The value of qualitative programming

Imagine that Diagram of qualitative programmingyou run an online service company and you do some service for people and your business becomes so big that your departments no longer fit in entire floors of a big building and your budget is so big, that you don’t give a damn of caring about people and raising their salaries, because you can hire someone else of the same level the next day. Well, in fact you don’t give a damn of people’s level at all, because they write throw-away code anyways and they do jobs that can be trained for in no time anyways.

And you don’t care about code quality, because it sort of “does not sell” and not measurable. And one day an irritated software engineer adds some poorly-written code to some function, that might not be important at all, because he is sort of a grunt programmer anyways and can be replaced and he knows that, because you made him know that, because you don’t want him to be too ambitious anyways. And he does that, because he needs to fulfil some nonsensical deadlines, that are made to create an illusion of control, because the boss hardly understands what this guy is doing, but it sort of needed anyways, because the boss needs to get salary after all.

Now it turns out, as usual, that a more important function depends on this function through a long chain of dependency, that might even span across systems, and one day an unlikely situation happens and the function fails, leaving the database partly consistent, because all the teams work in this style after all, so they don’t verify consistency of each others output anyways.

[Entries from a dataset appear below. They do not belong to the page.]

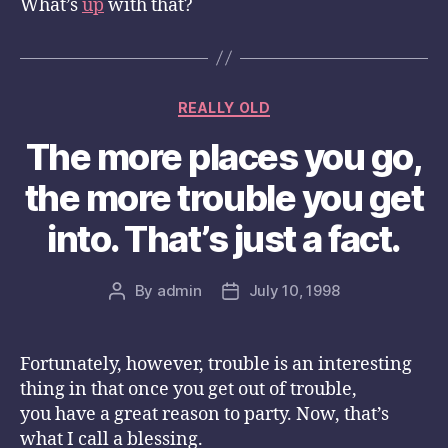
What’s
up
with that?
Categories
REALLY OLD
The more places you go,
the more trouble you get
into. That’s just a fact.
By
admin
July 10, 1998
Post
Post
author
date
Fortunately, however, trouble is an interesting
thing in that once you get out of trouble,
you have a great reason to party. Now, that’s
what I call a blessing.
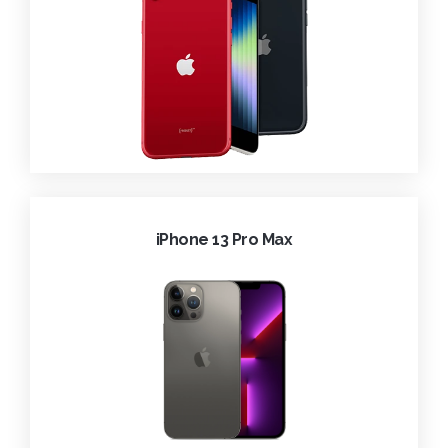
iPhone 13 Pro Max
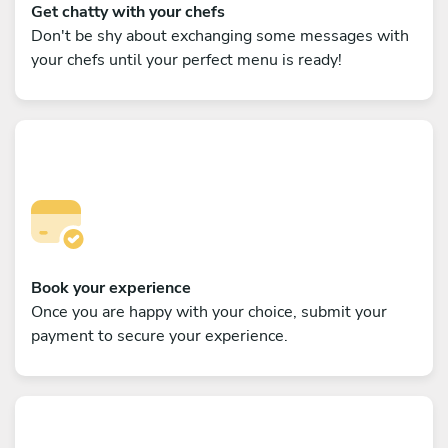
Get chatty with your chefs
Don't be shy about exchanging some messages with
your chefs until your perfect menu is ready!
Book your experience
Once you are happy with your choice, submit your
payment to secure your experience.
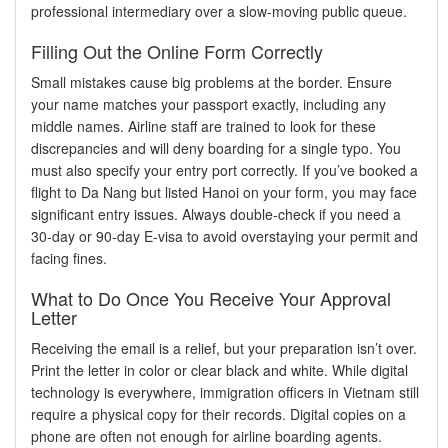
professional intermediary over a slow-moving public queue.
Filling Out the Online Form Correctly
Small mistakes cause big problems at the border. Ensure
your name matches your passport exactly, including any
middle names. Airline staff are trained to look for these
discrepancies and will deny boarding for a single typo. You
must also specify your entry port correctly. If you’ve booked a
flight to Da Nang but listed Hanoi on your form, you may face
significant entry issues. Always double-check if you need a
30-day or 90-day E-visa to avoid overstaying your permit and
facing fines.
What to Do Once You Receive Your Approval
Letter
Receiving the email is a relief, but your preparation isn’t over.
Print the letter in color or clear black and white. While digital
technology is everywhere, immigration officers in Vietnam still
require a physical copy for their records. Digital copies on a
phone are often not enough for airline boarding agents.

And one day a customer presses a button on your website and a record is inserted into a database twice, while notifying the customer only once and his credit card is charged twice.

An the customer calls customer support, but the customer support employee has no way of sorting out database inconsistency anyways and she is not allowed to talk to programmers, because it’s prohibited by the policy anyways. So, she queries the customer for information and sees that it is inconsistent and she is not allowed to deal with the customers that provide inconsistent data anyways, because they might be fraudsters.

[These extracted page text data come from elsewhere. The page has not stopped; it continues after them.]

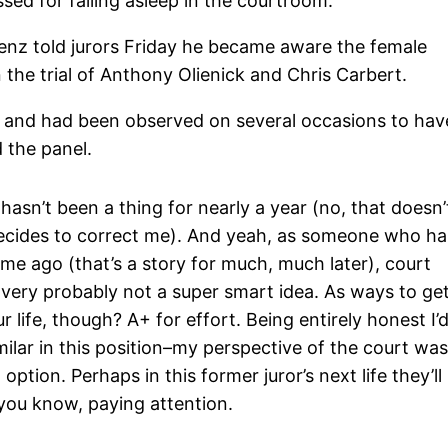
sed for falling asleep in the courtroom.
enz told jurors Friday he became aware the female
 the trial of Anthony Olienick and Chris Carbert.
e and had been observed on several occasions to hav
 the panel.
sn’t been a thing for nearly a year (no, that doesn’
ecides to correct me). And yeah, as someone who ha
me ago (that’s a story for much, much later), court
s very probably not a super smart idea. As ways to ge
 life, though? A+ for effort. Being entirely honest I’
lar in this position–my perspective of the court wa
 option. Perhaps in this former juror’s next life they’ll
, you know, paying attention.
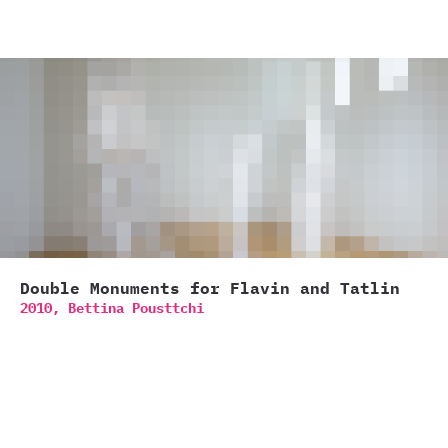
Double Monuments for Flavin and Tatlin
2010,
Bettina Pousttchi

An she tells the customer that he is lying and passes the buck and an angry message appears about the company on a complaint website. An the quality control and legal go after the customer and trying to pull the details out of him, but he sends them away, because he does not want to deal with this stupidity anyways.

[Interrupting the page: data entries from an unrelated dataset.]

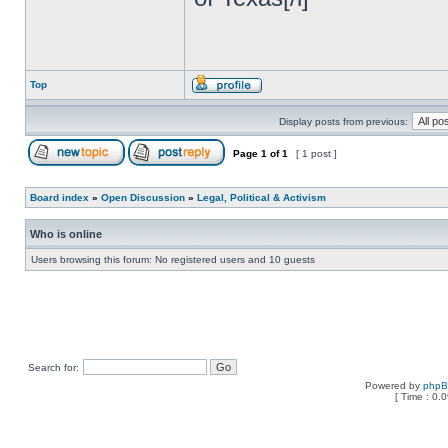
Top
Display posts from previous:
Page
1
of
1
[ 1 post ]
Board index
»
Open Discussion
»
Legal, Political & Activism
Who is online
Users browsing this forum: No registered users and 10 guests
Search for:
Powered by
php
[ Time : 0.0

But who cares if the cash flows?

In our days all paperwork is being digitized extremely rapidly. Businesses abandon old ways of communicating with customers, and this puts more and more responsibility on computer systems. However, computer systems are not owned by customers and if they are designed and developed and such way, god knows what can come out of it.

Transaction processing is not a trivial thing. It takes some effort to understand concurrency, read consistency, multiphase locking, physical consistency and so on. 40 years ago a group of people at a very well known company teamed up to solve this kind of problems and came up with beautiful solutions that was focused on mostly one thing: making sure that when deducted from one account funds appear on another account or nothing happens at all.

Also, when it comes to communicating with customers in an automated way, certain degree of human-computer interaction science must be applied, otherwise the customer might not be able to react adequately.

Understanding of these things and many others and using them properly and wisely puts enormous responsibility on the smallest guy — the software developer. And believe me, you have no objective measure of his effort. In fact, he or she needs to constantly apply love, care, skills and wisdom and order to put the right things into that function.

This creates a principal-agent problem: you don’t know if a software developer wants to make the code better because he wants more money or because he wants your software to function better. It’s worth reading the article to see how to approach this problem.

However, this post is not about making my job look important, this post is about the fact, that as an engineer I’d stay away from using a system, that is designed and developed with less prudence, especially if it deals with my money.

But the challenge is that in order to develop such systems, software developers have to be trusted, such as when we trust doctors, when they deal with our health. And this is a hard thing to do, especially if programmers look like punks and the principals have little understanding of computer science.

That’s why issues like the one happened with the function continue to proliferate until the value of qualitative programming will be fully understood.